Relatives described Brooks as a loving father of three daughters and a stepson who had a bright smile and a big heart and loved to dance. Evans said there was no reason for him “to be shot and killed like trash in the street for falling asleep in a drive-thru.”
Fulton County District Attorney Paul Howard said he hopes to decide by midweek whether to bring charges in the Brooks case. Officer Garrett Rolfe, who fired the shots that killed Brooks, was fired, and the other officer at the scene, Devin Brosnan, was put on desk duty. Police Chief Erika Shields resigned.
Several Democratic lawmakers joined the protests and called for Georgia to repeal its citizen’s arrest and stand-your-ground laws, among a slate of other reforms. Republicans who control the legislature have pushed back against most of the Democratic agenda, but even some GOP leaders called for swift action on a hate crimes bill.
Elsewhere, the New York City Police Department is disbanding the type of plainclothes anti-crime units that were involved in the 2014 chokehold death of Eric Garner and have long been criticized for aggressive tactics, Commissioner Dermot Shea said Monday.

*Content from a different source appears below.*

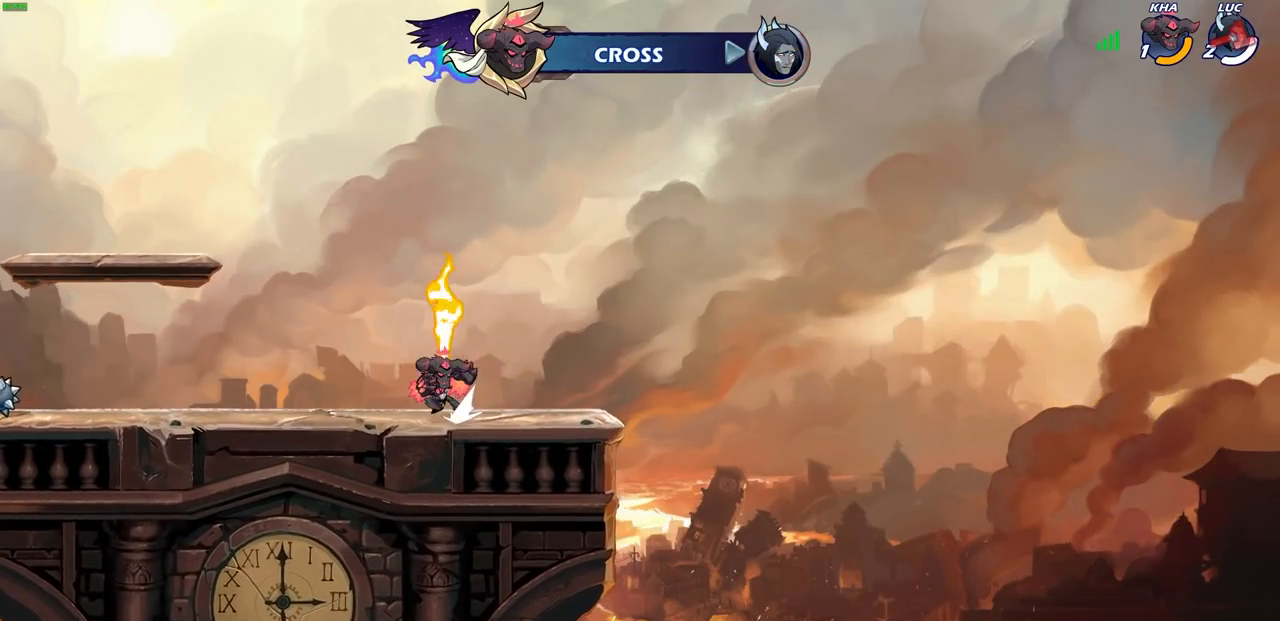
{"buttons": [], "left_stick": "center", "right_stick": "center", "events": []}
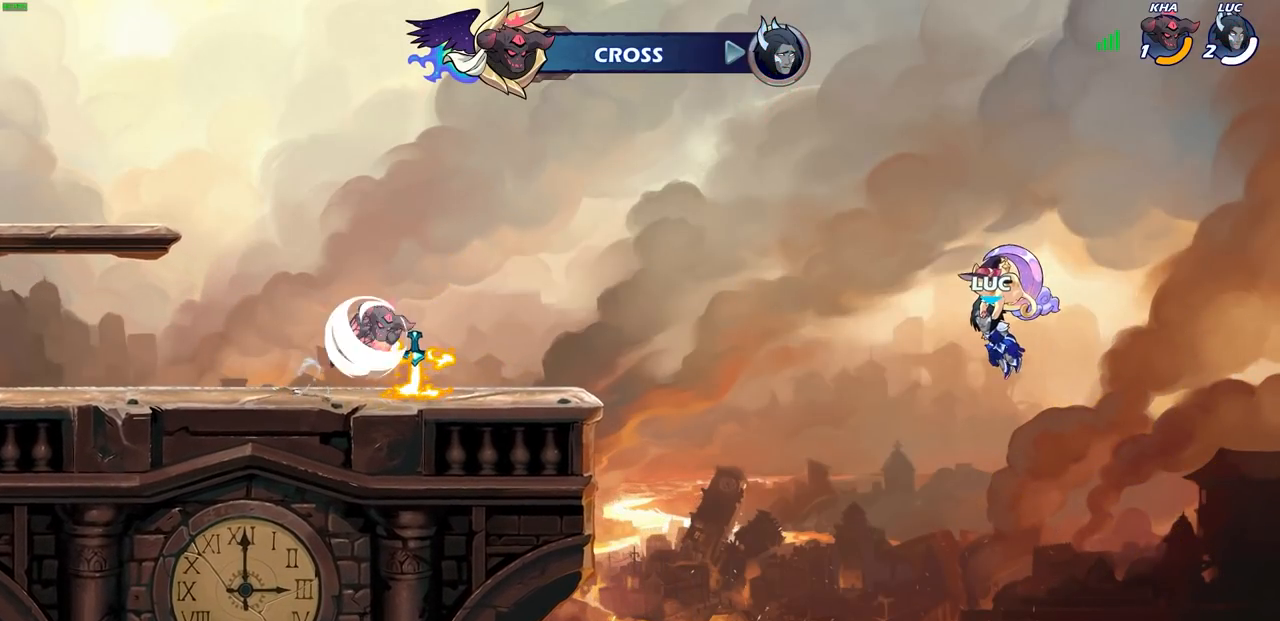
{"buttons": [], "left_stick": "center", "right_stick": "center", "events": []}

In Chicago, Mayor Lori Lightfoot said a panel of residents, activists, and one police official will review the Police Department’s policy on when officers can use force. Albuquerque, New Mexico, Mayor Tim Keller wants a new department of civilian social workers to provide another option for 911 callers.
And New Jersey’s attorney general ordered police to begin divulging names of officers who commit serious disciplinary violations.